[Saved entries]

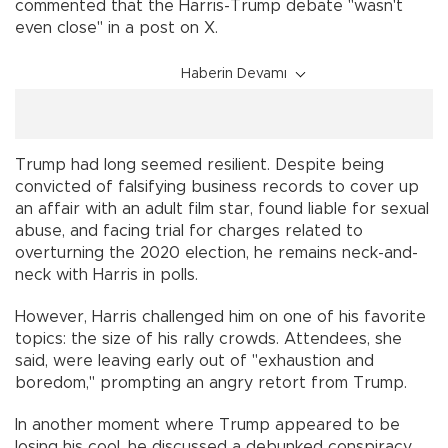
commented that the Harris-Trump debate "wasn't
even close" in a post on X.
Haberin Devamı
Trump had long seemed resilient. Despite being
convicted of falsifying business records to cover up
an affair with an adult film star, found liable for sexual
abuse, and facing trial for charges related to
overturning the 2020 election, he remains neck-and-
neck with Harris in polls.
However, Harris challenged him on one of his favorite
topics: the size of his rally crowds. Attendees, she
said, were leaving early out of "exhaustion and
boredom," prompting an angry retort from Trump.
In another moment where Trump appeared to be
losing his cool, he discussed a debunked conspiracy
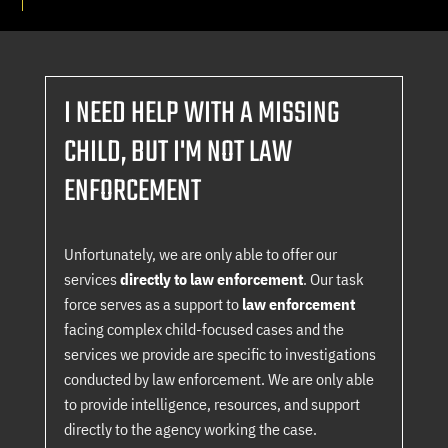
I NEED HELP WITH A MISSING
CHILD, BUT I'M NOT LAW
ENFORCEMENT
Unfortunately, we are only able to offer our
services
directly to law enforcement
. Our task
force serves as a support to
law enforcement
facing complex child-focused cases and the
services we provide are specific to investigations
conducted by law enforcement. We are only able
to provide intelligence, resources, and support
directly to the agency working the case.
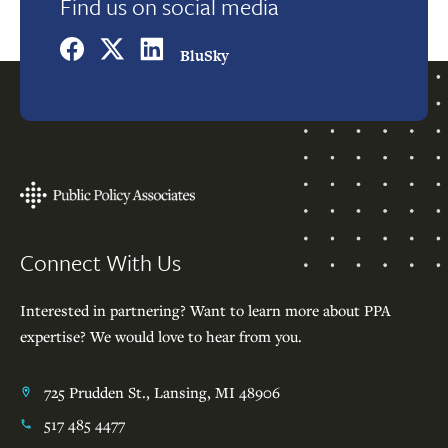
Find us on social media
BluSky
Footer
Connect With Us
Interested in partnering? Want to learn more about PPA
expertise? We would love to hear from you.
725 Prudden St., Lansing, MI 48906
517 485 4477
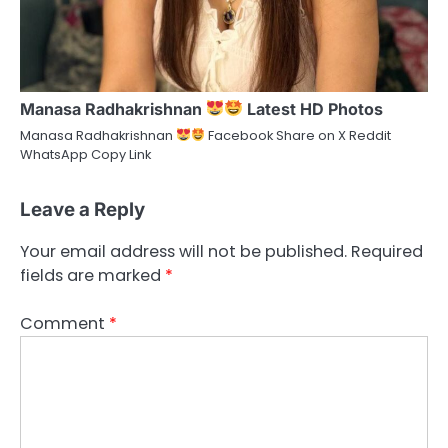
Manasa Radhakrishnan
Latest HD Photos
Manasa Radhakrishnan
Facebook Share on X Reddit
WhatsApp Copy Link
Leave a Reply
Your email address will not be published.
Required
fields are marked
*
Comment
*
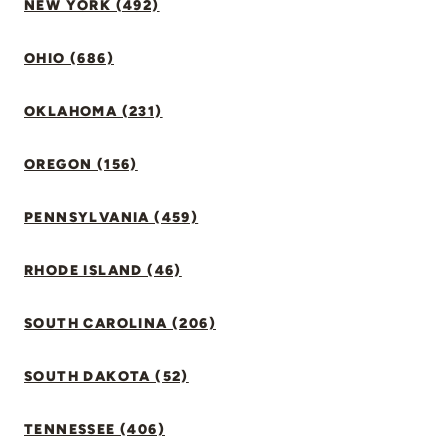
NEW YORK (492)
OHIO (686)
OKLAHOMA (231)
OREGON (156)
PENNSYLVANIA (459)
RHODE ISLAND (46)
SOUTH CAROLINA (206)
SOUTH DAKOTA (52)
TENNESSEE (406)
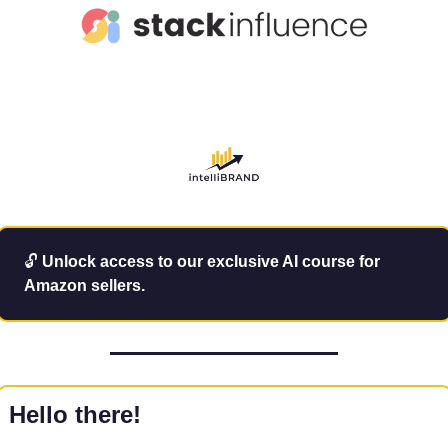
🔓
Unlock access to our exclusive AI course for 
Amazon sellers.
Hello there!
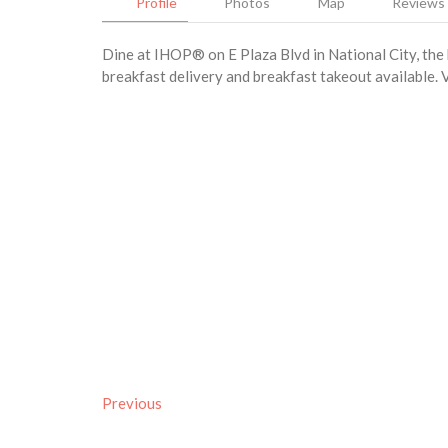
Profile
Photos
Map
Reviews
Dine at IHOP® on E Plaza Blvd in National City, the 
breakfast delivery and breakfast takeout available. V
Previous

TRY IT:
Reproduce all the entries above, swapping each "Photos" for "Images" and changing nothing else. Leave the pictures out of your version.

EXERCISE ANSWER:
commented that the Harris-Trump debate "wasn't
even close" in a post on X.
Haberin Devamı
Trump had long seemed resilient. Despite being
convicted of falsifying business records to cover up
an affair with an adult film star, found liable for sexual
abuse, and facing trial for charges related to
overturning the 2020 election, he remains neck-and-
neck with Harris in polls.
However, Harris challenged him on one of his favorite
topics: the size of his rally crowds. Attendees, she
said, were leaving early out of "exhaustion and
boredom," prompting an angry retort from Trump.
In another moment where Trump appeared to be
losing his cool, he discussed a debunked conspiracy
I NEED HELP WITH A MISSING
CHILD, BUT I'M NOT LAW
ENFORCEMENT
Unfortunately, we are only able to offer our
services
directly to law enforcement
. Our task
force serves as a support to
law enforcement
facing complex child-focused cases and the
services we provide are specific to investigations
conducted by law enforcement. We are only able
to provide intelligence, resources, and support
directly to the agency working the case.
Find us on social media
BluSky
Footer
Connect With Us
Interested in partnering? Want to learn more about PPA
expertise? We would love to hear from you.
725 Prudden St., Lansing, MI 48906
517 485 4477
Manasa Radhakrishnan
Latest HD Images
Manasa Radhakrishnan
Facebook Share on X Reddit
WhatsApp Copy Link
Leave a Reply
Your email address will not be published.
Required
fields are marked
*
Comment
*
NEW YORK (492)
OHIO (686)
OKLAHOMA (231)
OREGON (156)
PENNSYLVANIA (459)
RHODE ISLAND (46)
SOUTH CAROLINA (206)
SOUTH DAKOTA (52)
TENNESSEE (406)
🔓
Unlock access to our exclusive AI course for 
Amazon sellers.
Hello there!
Profile
Images
Map
Reviews
Dine at IHOP® on E Plaza Blvd in National City, the 
breakfast delivery and breakfast takeout available. V
Previous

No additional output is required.